Zoulis is happy to see people who come from all over the world pay tribute to Seinfeld. “Sometimes they ask me to take a few pictures with them,” he says of the fans. “They ask me where [the characters] sat.” And, while the actors generally shot their scenes thousands of miles away, Jerry and Jason Alexander did sit in one of Tom’s vinyl booths for a Super Bowl–commercial version of Comedians in Cars Getting Coffee.

Nevertheless, first and foremost, Tom's is a functioning diner. “It’s been here before Seinfeld,” Zoulis says, “and hopefully it’s gonna be here after all this stuff. We’re a small business, family owned. It’s been like that all this time.”

Kenny Kramer, who gave Seinfeld’s Cosmo Kramer his surname, takes a more deliberate approach to serving the Seinfeld audience. For more than two decades, he’s run Kramer’s Reality Tour, during which he offers a peek into his life as Larry David’s neighbor at the Manhattan Plaza apartment complex and visits Tom’s Restaurant and other sites that appeared on the show or inspired it.

Kramer is pleased with how Seinfeld has impacted his life. “I went from an obscure stand-up comedian to an international icon within a year,” he says, “so it worked out pretty good.”


Still, he takes a moment to clear up what he sees as a misconception: “I want to defend myself as a neighbor, because the characterization of Kramer is that he’s always barging in at inopportune times and taking food, and the truth is it was absolutely not like that. It was the opposite.

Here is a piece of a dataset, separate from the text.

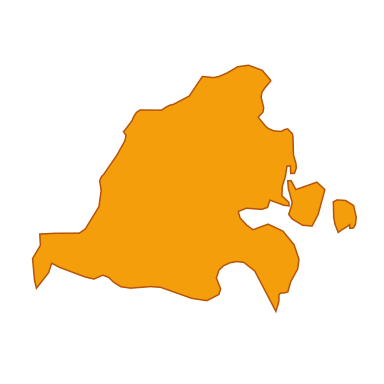 SVG path tracing the border of Valle, rotated 267°
{"feature_id": "HND-645", "entity_name": "Valle", "entity_type": "Department", "adm_level": 1, "iso_a3": "HND", "parent_name": "Honduras", "parent_adm1": "", "projection": "mercator", "projection_center": [-87.601, 13.55], "detail": "fine", "context": "isolated", "style": "filled", "palette": "amber", "viewbox_px": 384, "rotation_deg": 267, "n_neighbors": 0, "source": "natural_earth", "source_scale": "10m", "svg_char_len": 1810}
<svg xmlns="http://www.w3.org/2000/svg" viewBox="0 0 384 384"><g transform="rotate(267 192 192)"><path d="M93.7,215.5L88.3,213.5L82.7,201.2L85.8,186.2L98.5,155.6L99.7,145.7L99.2,125.6L101.1,116.0L105.7,109.4L111.0,104.4L113.6,98.5L110.2,89.5L112.8,80.7L123.5,56.1L128.2,48.2L118.9,44.5L104.0,31.6L112.2,30.1L133.9,29.3L146.7,37.8L158.0,37.8L157.9,53.8L156.8,77.4L160.7,83.5L182.2,98.3L198.4,101.4L208.1,100.4L209.9,101.2L212.4,102.7L214.0,104.6L232.7,118.9L246.5,127.6L251.9,129.1L255.9,126.7L257.0,128.0L266.2,135.7L270.7,138.0L274.3,140.6L276.6,144.3L275.3,165.8L277.7,169.8L279.8,174.2L280.4,177.8L288.0,194.3L306.8,208.4L305.1,219.6L305.9,224.6L308.8,232.8L314.7,244.2L315.6,255.2L309.8,268.5L299.1,276.7L299.2,276.8L291.4,269.6L287.8,267.0L283.0,266.0L272.4,268.0L268.2,267.1L263.2,262.0L254.2,268.6L251.4,271.5L248.8,276.8L247.8,284.1L249.6,288.0L250.0,290.9L244.9,295.3L241.6,295.7L223.3,295.3L215.1,297.3L210.4,297.4L205.3,295.3L205.3,291.6L212.9,291.6L212.9,288.2L202.9,286.1L192.6,282.4L183.4,281.6L176.6,288.2L173.0,288.2L174.0,282.9L179.8,269.4L172.6,266.6L171.0,260.6L173.0,245.4L170.1,237.2L163.6,238.6L156.2,244.8L151.1,250.9L155.9,266.3L148.2,280.7L133.9,291.2L119.1,295.3L109.6,293.5L97.3,285.9L87.3,282.5L86.4,278.8L86.4,275.1L84.6,273.4L79.4,273.2L75.9,272.3L68.4,269.5L109.9,250.5L119.0,240.1L120.2,233.2L119.3,226.0L116.6,219.5L112.5,214.8L104.8,211.8L93.7,215.5ZM171.0,289.9L176.2,291.5L190.4,288.4L198.2,288.2L198.2,291.6L189.0,295.8L195.3,317.2L187.4,324.8L163.0,316.8L151.7,310.1L153.0,300.7L159.9,290.5L164.6,287.4L171.0,289.9ZM174.8,332.6L176.5,336.5L175.5,344.9L170.0,352.7L158.3,354.7L151.9,353.7L149.7,352.8L147.5,351.0L147.5,347.7L151.1,347.7L149.1,344.8L145.9,338.8L143.9,335.9L152.4,333.1L159.2,332.2L174.8,332.6Z" fill="#f59e0b" stroke="#b45309" stroke-width="1.5"/></g></svg>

Larry never had any food in his house. It was like takeout and order in—or come into Kramer’s house, because I had lots of food in my house. I was a single parent, so I always had several flavors of ice cream, fresh fruit and all kinds of snacks and treats. So Larry would come in all the time to get something to eat. But he insisted that he had to pay for everything he took or he wouldn’t feel comfortable. He would keep a list on an index card with a refrigerator magnet, and whenever he filled up the index card I’d come in and there would be like $12 on the kitchen counter and a blank index card on the refrigerator.”

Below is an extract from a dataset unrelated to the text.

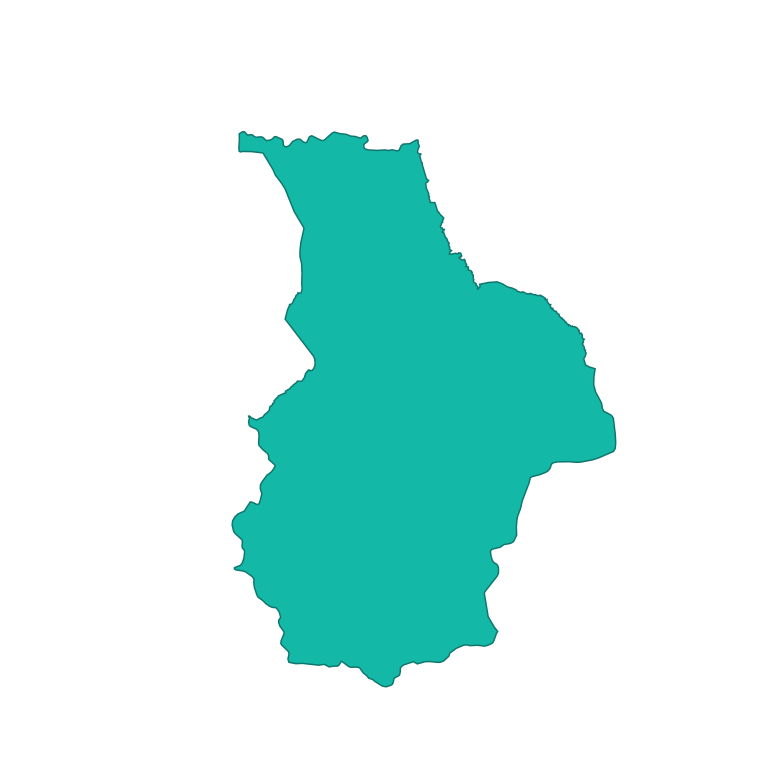 Ban Thi, Lamphun, Thailand, rotated 70°
{"feature_id": "78962969B75208473855809", "entity_name": "Ban Thi", "entity_type": "district", "adm_level": 2, "iso_a3": "THA", "parent_name": "Thailand", "parent_adm1": "Lamphun", "projection": "albers", "projection_center": [99.132, 18.647], "detail": "fine", "context": "isolated", "style": "filled", "palette": "teal", "viewbox_px": 768, "rotation_deg": 70, "n_neighbors": 0, "source": "geoboundaries", "source_scale": "gbopen_adm2", "svg_char_len": 6167}
<svg xmlns="http://www.w3.org/2000/svg" viewBox="0 0 768 768"><g transform="rotate(70 384 384)"><path d="M655.5,361.8L649.8,363.6L638.3,365.7L614.8,361.3L613.2,359.5L603.2,343.3L600.9,341.1L596.1,339.4L593.7,339.2L591.7,339.9L589.2,341.9L586.8,342.5L582.5,342.3L577.5,341.2L576.2,339.3L577.1,330.5L575.9,326.3L577.0,319.7L576.6,316.8L576.0,315.7L571.3,311.0L563.8,308.6L557.5,305.8L554.0,303.7L547.8,298.4L540.9,293.9L526.7,281.6L522.0,278.5L521.7,276.7L522.5,267.9L522.3,262.2L521.6,259.2L519.6,256.3L517.5,254.9L516.1,253.2L516.0,250.8L516.5,247.7L520.1,237.2L523.7,229.2L524.7,225.6L526.6,213.9L526.8,207.0L525.9,191.5L523.7,188.8L518.6,186.4L510.1,183.8L494.5,180.2L492.4,180.6L490.3,181.7L484.8,186.8L481.6,187.2L476.8,186.2L474.7,186.3L464.1,187.9L456.4,187.2L449.0,184.3L441.9,180.4L438.3,185.1L435.1,188.1L428.7,187.7L426.3,185.0L424.1,183.5L422.3,183.8L421.1,183.1L419.5,183.9L418.2,183.2L414.1,183.9L413.1,182.4L412.2,182.4L410.3,180.5L409.7,181.3L408.3,181.9L406.3,181.1L404.0,181.0L403.5,182.9L402.7,182.5L401.4,183.0L400.5,182.2L399.3,183.1L398.3,183.0L396.6,183.9L396.2,184.8L395.4,185.1L394.5,187.2L393.9,187.3L393.9,188.4L391.8,189.7L392.2,190.6L391.0,190.5L390.3,191.3L388.2,191.8L388.1,192.5L386.3,192.6L384.6,193.5L384.3,194.1L382.9,194.1L382.7,194.7L380.1,196.1L378.4,195.7L376.9,197.1L374.7,197.3L373.5,199.0L371.9,199.8L370.9,199.5L371.0,200.3L369.8,200.4L369.1,201.3L368.0,201.2L366.4,200.2L365.9,201.3L364.3,202.1L361.2,202.4L360.3,201.9L360.1,203.2L359.6,203.7L358.6,203.1L355.4,205.5L355.3,206.3L354.3,206.3L353.4,209.6L351.8,211.2L351.8,212.0L348.8,215.7L349.3,216.7L348.4,217.7L348.4,218.5L344.7,222.2L344.9,223.9L342.3,227.1L340.8,227.6L337.8,230.7L335.0,234.8L330.4,238.5L326.7,242.8L324.4,250.9L323.0,260.1L324.7,260.1L326.0,261.0L326.7,263.6L326.1,263.5L326.0,262.7L324.4,262.6L322.3,263.8L321.4,263.1L319.2,264.7L317.9,264.9L316.8,263.9L315.5,264.1L312.2,262.9L309.8,263.7L309.2,262.9L307.2,263.6L305.5,265.9L303.5,264.8L302.3,265.0L301.8,266.9L301.1,266.7L300.0,265.5L296.7,266.1L295.8,265.4L294.3,266.0L294.5,267.9L292.6,269.5L291.1,270.2L290.5,269.8L291.0,268.4L290.2,267.2L287.2,267.2L286.3,269.1L287.0,269.4L287.0,270.1L285.6,272.3L285.2,275.8L284.2,278.0L283.8,277.4L282.7,277.4L281.8,274.9L279.8,276.3L277.8,275.5L275.6,275.8L274.0,274.6L272.1,275.3L268.6,275.3L267.3,276.1L262.4,276.1L261.4,277.3L260.5,276.8L260.6,275.4L259.3,274.4L258.6,276.2L257.3,276.0L256.5,277.1L255.2,277.2L253.9,275.7L252.4,275.0L252.2,273.7L251.2,273.7L250.9,273.0L250.3,272.9L248.5,271.1L242.9,273.6L241.1,273.8L240.1,274.6L231.0,274.1L229.3,278.3L224.0,277.9L223.3,277.2L221.6,277.6L220.8,277.0L219.6,276.9L214.5,277.3L209.9,276.2L209.3,275.6L209.0,273.7L207.9,272.5L206.1,273.8L205.1,273.9L191.7,273.1L189.2,272.5L188.2,273.1L183.5,272.4L182.1,272.7L180.6,270.7L178.9,273.0L177.6,273.3L175.1,271.8L172.7,269.5L169.4,269.6L167.2,268.7L166.2,268.9L165.8,270.3L167.0,277.8L165.1,284.0L166.1,286.5L169.5,289.9L169.6,291.6L166.7,296.3L166.1,299.9L164.3,303.2L162.2,310.4L158.9,318.2L156.9,321.2L154.8,322.0L152.7,321.3L151.7,320.4L150.5,316.6L149.8,315.7L146.3,315.5L144.5,316.2L143.8,318.2L144.9,321.6L144.7,322.4L141.6,326.3L139.7,330.4L136.5,334.1L133.1,340.7L130.3,344.5L130.4,346.8L134.6,357.2L133.6,359.7L126.2,366.8L125.9,367.6L126.4,369.8L130.2,373.5L130.6,374.6L129.5,376.7L125.2,379.2L124.3,381.8L124.8,386.7L127.6,391.5L127.8,394.9L126.7,396.2L124.9,396.8L121.1,395.7L119.4,396.0L114.5,401.0L114.2,402.4L115.5,405.1L115.9,407.1L115.2,410.8L114.2,411.9L111.6,413.0L110.2,414.1L109.3,416.1L108.5,419.7L107.5,420.9L104.8,422.6L104.0,424.3L103.4,427.2L99.3,428.8L98.6,430.9L99.4,434.5L104.6,436.2L112.2,439.5L115.7,440.5L116.7,439.7L117.3,436.8L120.5,428.6L125.5,418.7L144.4,415.0L150.6,414.6L160.7,411.5L166.7,410.2L191.4,409.4L209.7,405.9L210.8,406.2L223.0,414.0L230.6,417.6L235.7,419.4L242.5,420.2L252.1,423.2L262.2,427.2L266.4,428.3L269.9,430.6L269.9,431.8L268.9,433.8L270.0,434.2L270.9,436.6L272.4,437.6L274.2,440.3L275.0,440.6L276.9,442.7L277.2,443.7L277.0,445.6L278.4,445.7L278.4,446.5L281.1,449.1L289.2,454.7L333.4,440.8L336.5,440.5L340.6,441.5L343.4,442.8L345.6,445.0L346.7,447.1L346.3,448.1L346.5,448.9L345.0,449.7L345.3,450.8L347.2,454.0L350.6,456.5L353.3,460.2L351.7,464.5L352.6,465.5L354.0,469.8L354.6,470.3L354.7,471.7L356.1,474.1L357.1,479.1L359.0,479.6L358.6,480.7L359.1,487.5L360.1,488.2L360.4,489.6L362.2,493.1L363.0,493.0L364.2,494.1L364.2,495.3L364.9,495.4L366.0,497.2L366.1,498.7L369.7,501.1L371.0,503.8L371.8,506.4L373.7,509.3L373.7,512.8L374.4,515.2L374.1,516.4L370.6,520.0L368.0,521.5L367.9,522.2L370.3,522.2L373.0,524.1L376.8,524.8L378.6,523.7L382.7,519.4L384.3,518.5L386.3,518.3L390.2,519.2L396.8,522.1L399.2,522.4L404.7,520.1L409.6,517.1L411.9,517.0L415.4,518.1L422.6,514.3L423.7,514.2L426.9,518.0L428.2,520.2L429.7,525.2L434.2,532.0L436.4,534.5L440.0,536.0L445.5,536.4L451.6,540.5L453.9,542.5L454.0,543.6L453.6,544.9L451.3,546.9L449.2,549.4L449.2,550.2L455.7,558.8L456.1,565.4L457.8,569.4L460.7,573.0L464.8,575.0L471.1,575.7L473.3,575.2L481.7,570.8L483.5,570.9L488.1,573.0L490.0,573.1L492.5,572.1L494.3,572.5L499.4,575.0L504.1,578.7L505.3,581.2L505.4,586.9L505.7,587.5L506.4,587.8L507.9,586.9L511.7,580.1L513.2,578.3L520.2,573.5L522.8,572.9L526.5,574.4L531.0,575.4L538.9,575.6L541.4,575.2L545.9,572.0L550.1,570.1L553.6,567.6L555.6,565.5L557.4,561.9L562.3,560.4L567.6,560.9L568.5,561.5L569.8,563.6L572.2,564.6L576.0,564.6L582.5,562.8L583.4,562.9L584.8,563.7L590.0,568.4L592.5,569.7L594.2,569.4L602.8,565.3L605.3,565.6L609.5,568.3L613.0,568.5L616.6,562.6L618.6,556.3L625.9,541.5L627.0,536.0L631.1,532.2L631.7,528.5L633.2,524.1L632.6,522.2L630.1,519.2L630.2,518.5L637.3,513.9L638.8,512.1L640.5,506.9L642.1,504.0L648.4,502.3L652.4,499.8L655.2,499.0L658.0,495.5L659.8,494.7L667.4,488.8L669.3,485.4L669.4,480.7L669.1,479.1L668.3,478.0L663.9,475.0L663.0,469.1L660.1,467.2L656.4,465.7L654.9,462.9L654.7,461.3L655.0,451.4L658.4,448.4L659.0,440.4L660.4,436.1L664.1,428.3L664.7,426.4L664.7,422.8L662.1,416.4L659.4,414.2L657.1,406.7L656.7,398.7L657.3,395.6L659.2,392.9L661.6,385.2L664.7,379.2L665.0,376.2L664.7,371.3L664.3,370.2L662.4,368.2L656.6,363.4L655.5,361.8Z" fill="#14b8a6" stroke="#0f766e" stroke-width="1.5"/></g></svg>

“I went from an obscure stand-up comedian to an international icon within a year,” says Kenny Kramer, “so it worked out pretty good.”

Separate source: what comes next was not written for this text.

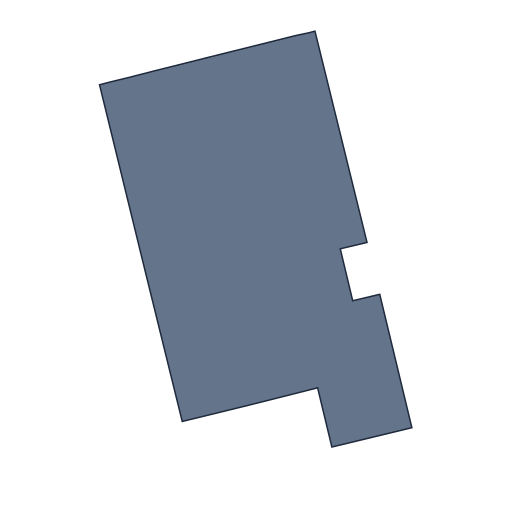 the district of Mahoning, Ohio, United States of America, rotated 256°
{"feature_id": "52423323B65372362934971", "entity_name": "Mahoning", "entity_type": "district", "adm_level": 2, "iso_a3": "USA", "parent_name": "United States of America", "parent_adm1": "Ohio", "projection": "orthographic", "projection_center": [-80.66, 41.017], "detail": "fine", "context": "isolated", "style": "filled", "palette": "slate", "viewbox_px": 512, "rotation_deg": 256, "n_neighbors": 0, "source": "geoboundaries", "source_scale": "gbopen_adm2", "svg_char_len": 540}
<svg xmlns="http://www.w3.org/2000/svg" viewBox="0 0 512 512"><g transform="rotate(256 256 256)"><path d="M52.3,283.4L51.7,365.7L188.9,366.8L189.2,339.0L242.6,339.5L242.3,367.0L459.9,367.6L459.9,367.2L459.9,365.6L459.8,361.6L460.3,347.9L460.3,284.7L460.3,277.0L460.3,258.0L460.2,214.0L460.2,205.0L460.2,204.2L460.2,201.2L460.1,194.4L460.1,186.3L460.0,176.6L460.0,172.3L460.1,162.2L460.1,153.5L460.1,153.4L460.0,145.6L266.0,144.8L113.3,144.4L113.0,213.1L113.2,283.9L52.3,283.4Z" fill="#64748b" stroke="#1e293b" stroke-width="1.5"/></g></svg>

Years later, Kramer says, that ended up as a plot in the Seinfeld episode “The Seven.” But in the TV version, Kramer was the one borrowing the food instead of providing it.

One NYC institution less worried about misconceptions from the show is H&H Bagels. The company’s current CEO, Jay Rushin, says it was never a concern that Kramer engaged in some extremely unhygienic bagel-production practices in the episode “The Strike.” “It was just a hilarious episode,” he says, recognizing that a reasonable viewer would not assume the over-the-top scene represented the place’s actual bagel-preparation practices. (Note that the current H&H Bagels is a distant relative of the long-running original.)

Similarly, Zoulis says he never even thought to ask what would happen in the kitchen at Monk’s on Seinfeld—and it’s a good thing, because it’s a place where Jerry and George have come to accept that a certain chef is likely to drop rubber bands into their soup (also in “The Strike,” which was evidently not a banner episode for food safety). He understood that the publicity would far outweigh anything else.

“Back then,” he says, “you just signed a release. You were happy if it worked out. Now it turns out the show is very famous.”

Finally, this fall, New York City will be home to “The Seinfeld Experience,” run by the company Superfly. What will The Seinfeld Experience entail? According to the press release we received, it’ll be in Gramercy and include “costumes, memorabilia and set re-creations” along with props and, naturally, a store.

It’s the polar opposite of Tom’s Restaurant in terms of Seinfeld-related NYC attractions—a re-creation solely designed to appeal to Seinfeld fans. But we’re likely to check it out. And take it from Jerry in the press release: “All I can say is, in the general context of the world we live in, this now seems completely normal.”